ART-PRESENTATION: Yun Hyong-Κeun
Starting in the early ‘70s, Yun Hyong-Κeun created his unique “Umber Blue” series of paintings. The works blurred the boundaries between ink and oil painting, geometrical and gestural abstraction. His palette was strictly umber and ultramarine, and was diluted in turpentine, which allowed for the paint to wash over the canvas. From the ‘90s, these boundaries between the background and the darkness became more defined, eventually turning into “hard edges” in Yun’s final decade.
By Efi Michalarou
Photo: Simon Lee Gallery Archive
The exhibition “Burnt Umber And Ultramarine Blue 1990-1993” is the first solo presentation of Yun Hyong-keun’s works in the UK. The series of large “Burnt Umber & Ultramarine Blue” works included in the exhibition date from between 1990-93 and reflect a transformative moment in the artist’s career, when the abstract forms in the work grew larger, darker and fewer in number. The exhibition also includes four smaller scale l paintings from the same period executed on Hanji paper (a Korean paper made from the fibrous skin of the mulberry). His meditative paintings of might call to mind the works of Richard Serra, or Mark Rothko, but his art is inspired by an 18th century Korean painter and scholar, Kim Jeong-Hui. He is the artist of Burnt Umber and Light Ultramarine, representing earth and ocean in his pieces, as nature makes up the main point of his interest, in centuries-long tradition of Asian ink painting. Although there are only two pigments, they allow a great range of hues and provide the work with depth, which Yun Hyong-Keun preferred to call: ”The color of rotted leaves”. In the early ‘70s, when Korean painters first started working in what later became known as Dansaekhwa, their movement didn’t have a name. The Republic of Korea was living under a military dictatorship, everything from educational curriculums to aesthetic norms were defined and enforced by the regime. The new artistic movement was, to put it simply, a challenge to the status quo. In recent years major international museums and academics have revisited Yun’s work and his key contribution to Dansaekhwa. His works characterise the elements of tactility, spirituality and performance common to first generation of Dansaekwha artists, including Chung Sang-Hwa, Ha Chong-Hyun, Chung Chang-Sup, KIM Whanki and Park Seo-Bo.

Given records:
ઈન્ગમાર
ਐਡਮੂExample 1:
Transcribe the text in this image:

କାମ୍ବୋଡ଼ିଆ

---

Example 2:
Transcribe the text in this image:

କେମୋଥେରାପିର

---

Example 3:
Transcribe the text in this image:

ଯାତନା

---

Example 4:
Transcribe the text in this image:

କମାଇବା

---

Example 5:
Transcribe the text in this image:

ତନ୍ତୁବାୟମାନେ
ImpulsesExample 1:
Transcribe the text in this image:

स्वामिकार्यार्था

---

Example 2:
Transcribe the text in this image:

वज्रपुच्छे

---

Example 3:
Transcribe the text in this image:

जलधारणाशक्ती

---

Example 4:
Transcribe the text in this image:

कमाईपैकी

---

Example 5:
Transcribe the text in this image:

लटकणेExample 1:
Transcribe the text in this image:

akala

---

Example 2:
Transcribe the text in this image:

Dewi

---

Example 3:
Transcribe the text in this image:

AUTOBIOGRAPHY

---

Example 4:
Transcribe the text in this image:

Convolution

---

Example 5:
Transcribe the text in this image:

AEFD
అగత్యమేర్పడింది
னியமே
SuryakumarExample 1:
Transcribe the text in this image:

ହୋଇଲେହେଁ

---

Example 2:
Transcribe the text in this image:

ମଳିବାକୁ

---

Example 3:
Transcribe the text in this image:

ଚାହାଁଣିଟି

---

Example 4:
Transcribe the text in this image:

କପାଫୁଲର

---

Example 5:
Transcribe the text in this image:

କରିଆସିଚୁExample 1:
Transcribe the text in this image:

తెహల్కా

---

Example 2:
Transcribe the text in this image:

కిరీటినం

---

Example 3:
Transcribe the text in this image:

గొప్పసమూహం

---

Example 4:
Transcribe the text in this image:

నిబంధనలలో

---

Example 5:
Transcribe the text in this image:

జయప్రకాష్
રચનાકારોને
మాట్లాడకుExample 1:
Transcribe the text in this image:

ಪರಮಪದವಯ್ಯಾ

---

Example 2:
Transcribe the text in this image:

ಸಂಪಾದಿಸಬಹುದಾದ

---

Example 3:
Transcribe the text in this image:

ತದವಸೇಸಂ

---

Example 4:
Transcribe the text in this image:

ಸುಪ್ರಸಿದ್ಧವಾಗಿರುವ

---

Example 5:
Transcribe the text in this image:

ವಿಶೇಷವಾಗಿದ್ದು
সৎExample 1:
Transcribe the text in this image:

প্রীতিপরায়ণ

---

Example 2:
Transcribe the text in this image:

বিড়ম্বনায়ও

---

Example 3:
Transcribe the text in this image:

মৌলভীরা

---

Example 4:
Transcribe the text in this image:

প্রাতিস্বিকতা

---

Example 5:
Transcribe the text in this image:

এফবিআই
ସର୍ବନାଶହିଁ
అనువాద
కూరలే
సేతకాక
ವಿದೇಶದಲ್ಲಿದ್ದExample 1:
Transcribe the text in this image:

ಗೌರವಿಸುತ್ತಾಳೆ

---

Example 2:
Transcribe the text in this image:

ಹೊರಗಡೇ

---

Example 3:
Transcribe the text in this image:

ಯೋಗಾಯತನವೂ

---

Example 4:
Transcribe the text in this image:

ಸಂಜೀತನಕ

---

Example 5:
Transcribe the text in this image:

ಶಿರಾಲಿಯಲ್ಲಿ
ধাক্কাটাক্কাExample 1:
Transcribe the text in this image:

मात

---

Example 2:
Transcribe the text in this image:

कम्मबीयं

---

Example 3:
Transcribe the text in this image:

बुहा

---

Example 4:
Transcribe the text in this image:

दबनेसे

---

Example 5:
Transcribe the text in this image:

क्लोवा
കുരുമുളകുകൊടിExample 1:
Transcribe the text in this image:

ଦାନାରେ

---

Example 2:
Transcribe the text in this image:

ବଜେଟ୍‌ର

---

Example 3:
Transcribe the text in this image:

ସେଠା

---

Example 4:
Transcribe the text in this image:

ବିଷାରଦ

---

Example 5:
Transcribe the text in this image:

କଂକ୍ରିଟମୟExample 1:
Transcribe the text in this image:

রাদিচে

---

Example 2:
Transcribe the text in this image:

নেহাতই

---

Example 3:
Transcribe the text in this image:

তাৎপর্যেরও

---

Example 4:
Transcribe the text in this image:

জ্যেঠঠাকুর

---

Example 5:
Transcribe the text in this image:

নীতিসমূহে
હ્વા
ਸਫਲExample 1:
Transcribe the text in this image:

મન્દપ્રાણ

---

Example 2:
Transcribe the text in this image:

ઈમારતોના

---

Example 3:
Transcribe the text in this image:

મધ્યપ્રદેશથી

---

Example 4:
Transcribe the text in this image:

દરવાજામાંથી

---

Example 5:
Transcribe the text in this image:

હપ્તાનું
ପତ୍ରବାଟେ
--
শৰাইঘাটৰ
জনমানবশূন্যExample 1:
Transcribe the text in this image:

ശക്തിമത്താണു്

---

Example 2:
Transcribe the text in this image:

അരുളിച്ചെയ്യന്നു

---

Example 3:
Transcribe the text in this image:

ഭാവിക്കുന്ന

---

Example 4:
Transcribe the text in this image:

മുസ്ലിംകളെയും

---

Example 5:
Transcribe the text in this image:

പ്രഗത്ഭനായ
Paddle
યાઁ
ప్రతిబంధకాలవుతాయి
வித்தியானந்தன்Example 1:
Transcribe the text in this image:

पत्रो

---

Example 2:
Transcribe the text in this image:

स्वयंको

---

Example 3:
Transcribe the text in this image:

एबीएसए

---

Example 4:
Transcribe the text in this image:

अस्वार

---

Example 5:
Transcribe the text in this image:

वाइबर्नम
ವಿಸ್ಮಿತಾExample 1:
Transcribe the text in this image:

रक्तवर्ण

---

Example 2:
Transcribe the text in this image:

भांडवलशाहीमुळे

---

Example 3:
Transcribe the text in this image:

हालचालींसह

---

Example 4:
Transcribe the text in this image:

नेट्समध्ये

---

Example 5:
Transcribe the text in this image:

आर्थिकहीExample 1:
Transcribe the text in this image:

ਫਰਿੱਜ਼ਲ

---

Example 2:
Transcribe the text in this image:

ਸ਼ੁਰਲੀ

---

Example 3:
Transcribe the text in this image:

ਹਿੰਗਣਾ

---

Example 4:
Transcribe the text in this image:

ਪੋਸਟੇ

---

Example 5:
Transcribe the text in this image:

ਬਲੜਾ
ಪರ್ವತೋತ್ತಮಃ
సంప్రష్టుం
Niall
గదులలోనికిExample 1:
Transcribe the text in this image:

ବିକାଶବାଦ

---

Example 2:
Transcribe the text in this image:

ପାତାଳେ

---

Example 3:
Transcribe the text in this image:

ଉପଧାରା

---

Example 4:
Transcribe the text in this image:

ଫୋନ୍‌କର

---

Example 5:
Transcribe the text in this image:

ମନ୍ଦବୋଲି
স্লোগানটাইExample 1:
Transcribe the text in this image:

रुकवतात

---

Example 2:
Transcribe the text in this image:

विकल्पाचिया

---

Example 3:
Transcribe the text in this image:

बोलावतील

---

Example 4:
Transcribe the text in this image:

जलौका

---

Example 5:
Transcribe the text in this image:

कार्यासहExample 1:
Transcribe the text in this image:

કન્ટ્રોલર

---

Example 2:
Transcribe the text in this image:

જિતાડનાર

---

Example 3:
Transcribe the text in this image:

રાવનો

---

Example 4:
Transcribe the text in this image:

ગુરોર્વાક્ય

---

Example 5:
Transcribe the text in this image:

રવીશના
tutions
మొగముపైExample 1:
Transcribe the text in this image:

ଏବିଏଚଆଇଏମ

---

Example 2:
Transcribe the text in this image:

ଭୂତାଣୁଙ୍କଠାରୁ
* * *
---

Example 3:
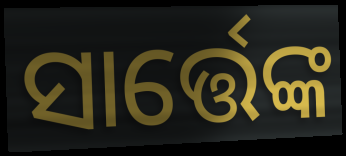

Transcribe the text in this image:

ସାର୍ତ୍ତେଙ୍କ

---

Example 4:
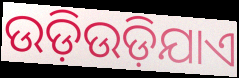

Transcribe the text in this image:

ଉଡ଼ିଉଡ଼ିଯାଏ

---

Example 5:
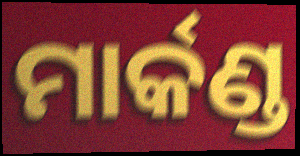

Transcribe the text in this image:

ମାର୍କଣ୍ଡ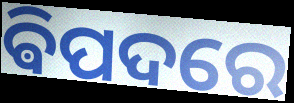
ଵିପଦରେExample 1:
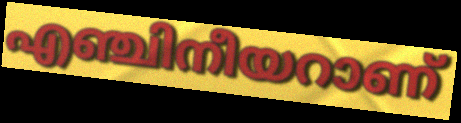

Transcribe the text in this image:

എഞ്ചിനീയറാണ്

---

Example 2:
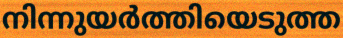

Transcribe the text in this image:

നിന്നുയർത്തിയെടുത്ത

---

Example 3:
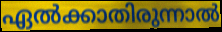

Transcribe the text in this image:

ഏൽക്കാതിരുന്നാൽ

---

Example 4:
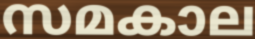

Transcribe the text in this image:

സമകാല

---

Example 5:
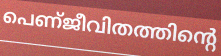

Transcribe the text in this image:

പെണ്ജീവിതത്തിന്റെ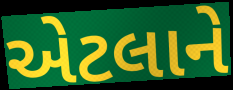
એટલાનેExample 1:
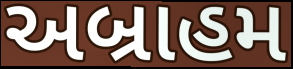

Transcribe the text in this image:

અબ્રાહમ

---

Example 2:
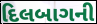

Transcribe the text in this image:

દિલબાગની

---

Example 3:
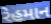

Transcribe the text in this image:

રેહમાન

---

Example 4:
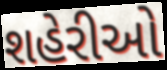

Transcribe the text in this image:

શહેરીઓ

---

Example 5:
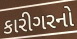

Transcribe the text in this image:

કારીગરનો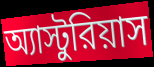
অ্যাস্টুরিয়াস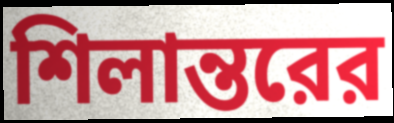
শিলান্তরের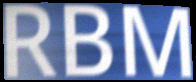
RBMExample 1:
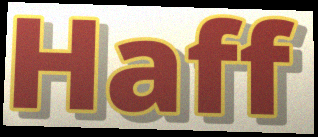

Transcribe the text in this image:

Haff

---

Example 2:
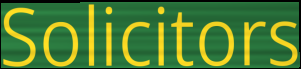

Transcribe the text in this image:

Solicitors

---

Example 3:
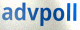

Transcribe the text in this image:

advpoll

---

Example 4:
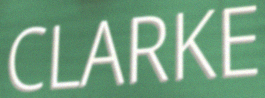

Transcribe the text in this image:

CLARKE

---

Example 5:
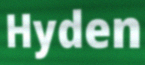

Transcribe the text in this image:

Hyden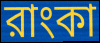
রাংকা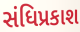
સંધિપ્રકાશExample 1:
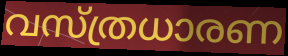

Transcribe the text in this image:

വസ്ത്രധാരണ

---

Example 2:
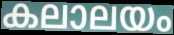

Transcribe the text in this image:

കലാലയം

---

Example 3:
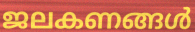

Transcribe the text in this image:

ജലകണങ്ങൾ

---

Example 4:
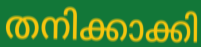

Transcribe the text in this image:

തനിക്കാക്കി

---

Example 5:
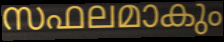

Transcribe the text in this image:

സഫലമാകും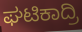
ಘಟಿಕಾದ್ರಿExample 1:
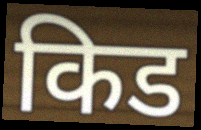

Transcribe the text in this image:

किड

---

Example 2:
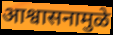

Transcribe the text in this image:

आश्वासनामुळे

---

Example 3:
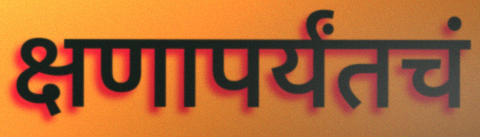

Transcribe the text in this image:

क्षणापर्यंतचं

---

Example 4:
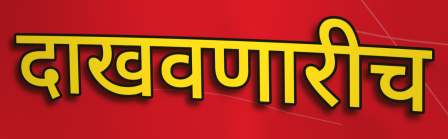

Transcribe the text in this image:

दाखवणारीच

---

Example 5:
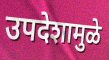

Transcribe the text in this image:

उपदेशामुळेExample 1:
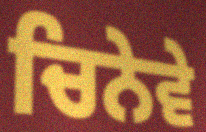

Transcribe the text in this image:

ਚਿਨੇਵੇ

Directive: Repeat word for word the stretch of the page text on Yun Hyong-Keun from "ART-PRESENTATION: Yun Hyong-Κeun" through "Yun’s final decade.". Work from the text alone.

Solution:
ART-PRESENTATION: Yun Hyong-Κeun
Starting in the early ‘70s, Yun Hyong-Κeun created his unique “Umber Blue” series of paintings. The works blurred the boundaries between ink and oil painting, geometrical and gestural abstraction. His palette was strictly umber and ultramarine, and was diluted in turpentine, which allowed for the paint to wash over the canvas. From the ‘90s, these boundaries between the background and the darkness became more defined, eventually turning into “hard edges” in Yun’s final decade.